_Source extract_

## begin

0

I'm trying to do some scraping for educational purposes, I just started and am fairly noob at python.

My problem is, in selenium I am trying to scrape a product page, take the name, price, shipping price, and sale counts and append them all into a dictionary to be pasted into a text file for further use.

My problem is, on this website there are 60 items a page, and the price variable is split into 4: "$", "56", ".", and "32" cents. So when I use the loop, it's either giving me "16" as a number for price, or its giving me the individual names of products and the price of each one is like:

Name: productname, Price: 15 Name: productname2, Price: "."

So it's splitting up all the prices seperate variables.

import sys
from selenium import webdriver
from selenium.webdriver.common.by import By
from selenium.webdriver.common.keys import Keys
import time

def InitializeSearch():

    productnnn = []
    productppp = []
    
    driver = webdriver.Firefox()
    driver.get("https://www.aliexpress.us/w/wholesale-legos.html?spm=a2g0o.detail.search.0")
    driver.maximize_window()
    driver.execute_script("window.scrollTo(0, 1000)")
    time.sleep(3)
    driver.execute_script("window.scrollTo(0, 2000)")
    time.sleep(3)
    driver.execute_script("window.scrollTo(0, 3000)")
    time.sleep(3)

## end

[A run of records]
## begin

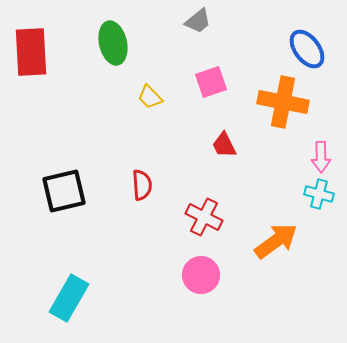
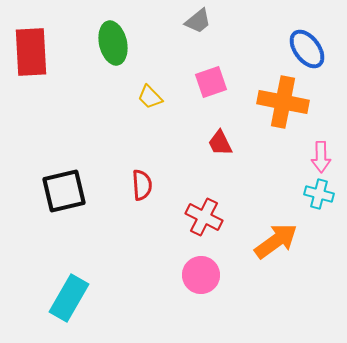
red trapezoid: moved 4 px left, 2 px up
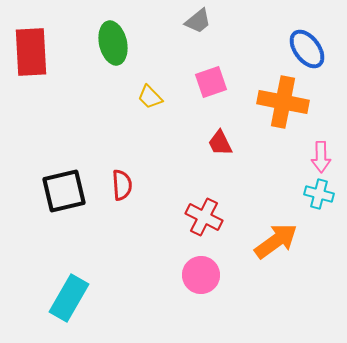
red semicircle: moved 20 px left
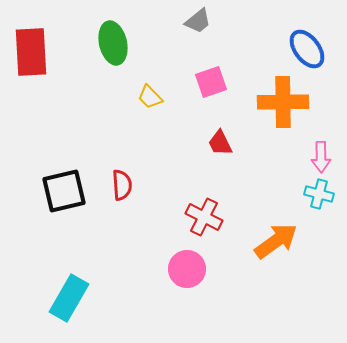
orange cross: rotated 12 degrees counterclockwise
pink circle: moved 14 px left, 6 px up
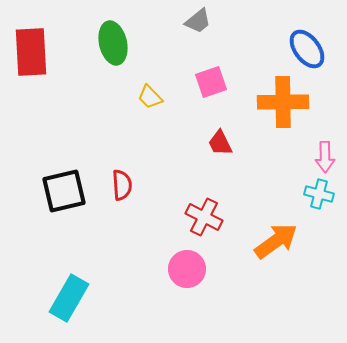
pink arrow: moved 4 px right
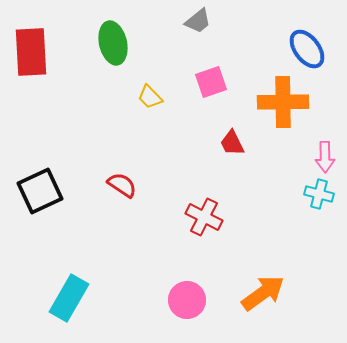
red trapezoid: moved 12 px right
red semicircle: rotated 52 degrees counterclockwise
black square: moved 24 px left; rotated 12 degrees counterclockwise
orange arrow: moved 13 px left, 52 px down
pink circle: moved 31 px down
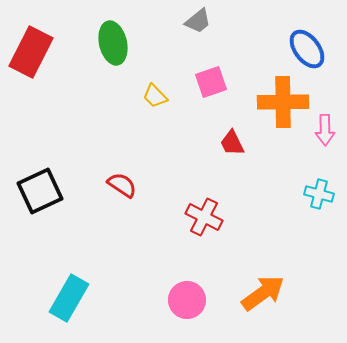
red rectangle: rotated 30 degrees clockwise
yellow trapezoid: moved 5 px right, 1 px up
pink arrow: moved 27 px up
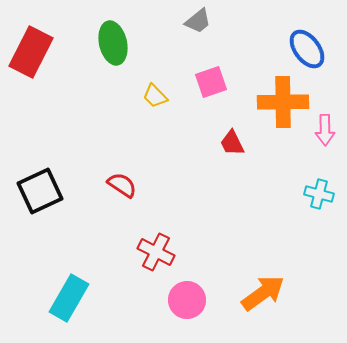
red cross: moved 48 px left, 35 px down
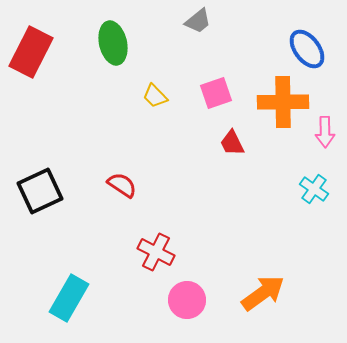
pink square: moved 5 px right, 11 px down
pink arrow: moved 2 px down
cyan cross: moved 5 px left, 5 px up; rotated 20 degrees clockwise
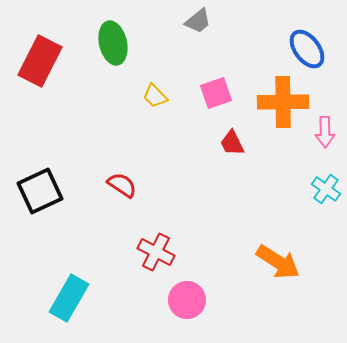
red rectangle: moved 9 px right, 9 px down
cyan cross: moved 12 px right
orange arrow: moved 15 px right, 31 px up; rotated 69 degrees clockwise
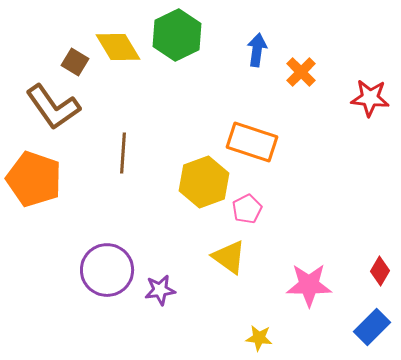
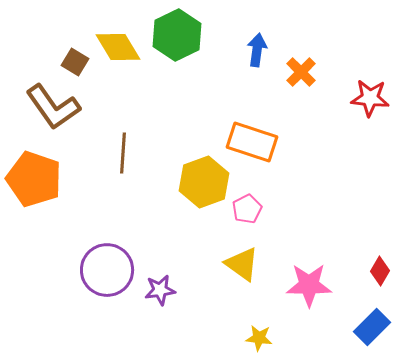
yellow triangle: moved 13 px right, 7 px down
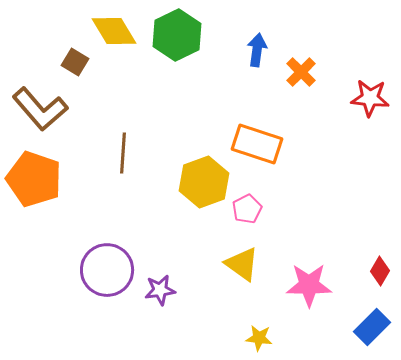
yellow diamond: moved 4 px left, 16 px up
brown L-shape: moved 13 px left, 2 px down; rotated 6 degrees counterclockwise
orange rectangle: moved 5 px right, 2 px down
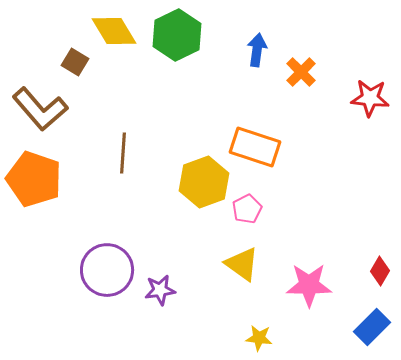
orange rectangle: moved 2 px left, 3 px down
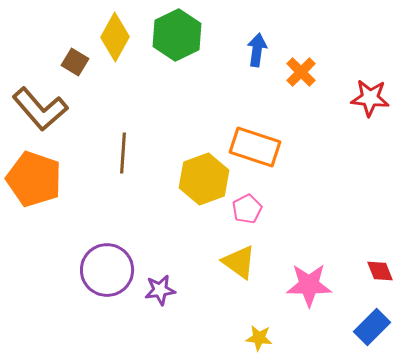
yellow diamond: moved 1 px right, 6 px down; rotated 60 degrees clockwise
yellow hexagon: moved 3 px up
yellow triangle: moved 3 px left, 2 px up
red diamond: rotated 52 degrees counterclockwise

## end

_To do_
Carry on the Selenium scraping post above from the point where it stops.

_Final result_
    driver.execute_script("window.scrollTo(0, 4000)")
    time.sleep(3)
    driver.execute_script("window.scrollTo(0, 4500)")
    time.sleep(3)
    
    
    productname = driver.find_elements(By.XPATH, "//h3[@class='kc_j0']") ##text is questionable
    productprice = driver.find_elements(By.XPATH, "//span[@style='font-size:20px;decimal_point:.;comma_style:,;currency-symbol:$;show-decimal:true;symbol_position:left']")
    productsalecount = driver.find_elements(By.XPATH, "//span[@class='kc_jv']")
    productshippingfee = driver.find_elements(By.XPATH, "//span[@class='ml_a1 ml_mn']")

#####This is where the code needs to go#####

InitializeSearch()

Above in #### is where I was putting the code, I have tried quite a bit of different methods including:

for n in productprice:
    pricedict = {}
    pricedict["Price"] = (n.text) ###the .text is required as driver returns a web elem
    print(pricedict)

nesting this in the exact same one for product name, and nesting them all in another loop that counts through productname.

So basically, how do I take the driver elements I have here, cycle through all 60 of them and then append it all into a dictionary to later append to a .text file? even though the price is split into 4 variables?

Sidenote: driver returns a web element and I can encode(errors=ignore) and I get a byte object (the string starting with b')

when I decode it, it turns back into a web element unless I add ascii(encodedstring.decode(errors=ignore))

How do I convert this in selenium to a regular old string object and not a web element??

Tl;Dr: Make my Driver find elements combine all the variables into a dictionary for each individual item cleanly.

for n[0:3] in productprice: dictionary["price"] = (n.text)

Expecting the variables from the html/javascript to be cleanly laid out into a dictionary for each individual item.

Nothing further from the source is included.